Festivals

Venise en Aude Romane

Dans le cadre du festival « Fugue en Aude Romane », le très beau et charmant village de Saint-Papoul accueillait, le 18 juillet dernier dans l’église de son abbaye, l’un des brillants programmes de l’ensemble de cuivres anciens de Toulouse, « Les Sacqueboutiers », celui qui illustre joliment les correspondances entre peinture et musique. Ce « Clair-obscur dans le sillage du Caravage » visite les musiques italiennes sacrées et profanes du XVIIe siècle à la lumière des toiles de Carvaggio, ce génie inventif, propagateur du fameux et très expressif clair-obscur pictural.

Les Sacqueboutiers à Saint Papoul. De gauche à droite :
Hélène Médous (violon),

Jean-Pierre Canihac (cornetto), Adriana Fernandez (soprano), Yasuko Bouvard (clavecin et orgue, cachée par son pupitre !) et Daniel Lassalle (sacqueboute)

– Photo Classictoulouse –

Construit autour du fil rouge que représente Claudio Monteverdi, l’inventeur du « recitar cantando », comme le rappelle opportunément Jean-Pierre Canihac en début de concert, ce programme alterne pièces sacrées et profanes, joie et méditation, ombre et lumière. Le père de l’opéra bénéficie cet après-midi-là de l’art du chant de la soprano argentine Adriana Fernandez, compagne de route des Sacqueboutiers. Ses lumineuses interventions éclairent les partitions du génial maître de chapelle de Saint-Marc de Venise, en explorent les méandres expressifs. Le « Laudate Dominum » pétille de bonheur, le « Zefiro Torna » déploie sa grâce ineffable, alors que la tragique et emblématique « Lettera amorosa » touche l’auditeur au cœur et à l’âme. Bouleversante lecture que celle d’Adriana Fernandez. Son étonnant duo avec le cornetto de Jean-Pierre Canihac dans l’incroyable « O Glorioso Domina », d’Ignazio Donati, mêle les sonorités au point de donner l’illusion que les deux voix s’échangent, se mêlent avec une subtile sensualité. Celui que développe « Su la cetra amorosa » ajoute sa dimension virtuose à la poésie expressive que les interprètes exaltent avec passion.
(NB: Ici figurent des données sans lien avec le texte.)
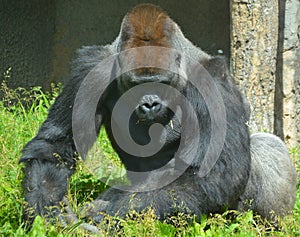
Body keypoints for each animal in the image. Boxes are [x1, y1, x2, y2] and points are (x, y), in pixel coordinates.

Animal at [19, 2, 298, 228]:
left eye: (161, 83)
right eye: (136, 85)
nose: (151, 103)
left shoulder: (213, 79)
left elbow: (216, 170)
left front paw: (108, 215)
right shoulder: (90, 70)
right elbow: (56, 145)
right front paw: (48, 211)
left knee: (265, 145)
Virtuosité encore, ô combien éblouissante, que celle de la sacqueboute de Daniel Lassalle dans la Sonate Concertate de Dario Castello, véritable défi « coloratura », et celle d’Hélène Médous dans la Sonate I, dite du Rosaire, de Franz von Biber. Une sonate qui nécessite d’ailleurs un accord en « scordatura » du violon, rompant avec toutes les habitudes tonales et harmoniques de l’instrument.

Virtuosité toujours avec cette ahurissante Septima toccata pour clavier de Michelangelo Rossi aux chromatismes brûlants que Yasuko Bouvard porte à incandescence sur son clavecin particulièrement sonore. Un autre duo de choc associe, confronte même, violon et cornetto dans la Sonata XI de Giovanni Battista Fontana.
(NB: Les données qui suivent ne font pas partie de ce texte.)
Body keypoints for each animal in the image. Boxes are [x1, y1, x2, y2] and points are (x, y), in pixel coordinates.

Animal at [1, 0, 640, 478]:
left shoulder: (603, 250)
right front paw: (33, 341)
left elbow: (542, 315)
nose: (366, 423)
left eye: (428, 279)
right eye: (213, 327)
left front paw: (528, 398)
Le programme de la soirée s’achève sur le très exaltant Confitebor extrait de la « Selva morale », de Monteverdi, au refrain enjoué, presque obsédant. Néanmoins, une pièce supplémentaire jouée en bis, la subtile et aimable « Rosetta » de Monteverdi vient réjouir un public ravi et heureux.

Notons que l’essentiel de ces pièces constitue le contenu d’un récent enregistrement CD de l’ensemble, album intitulé précisément « Clair-obscur, dans le sillage du Caravage ».

Un événement musical qui rajoute au charme de ce festival « Fugue en Aude Romane » dont les spectacles investissent les lieux emblématiques de cette belle région où l’histoire a laissé d’impressionnants témoignages.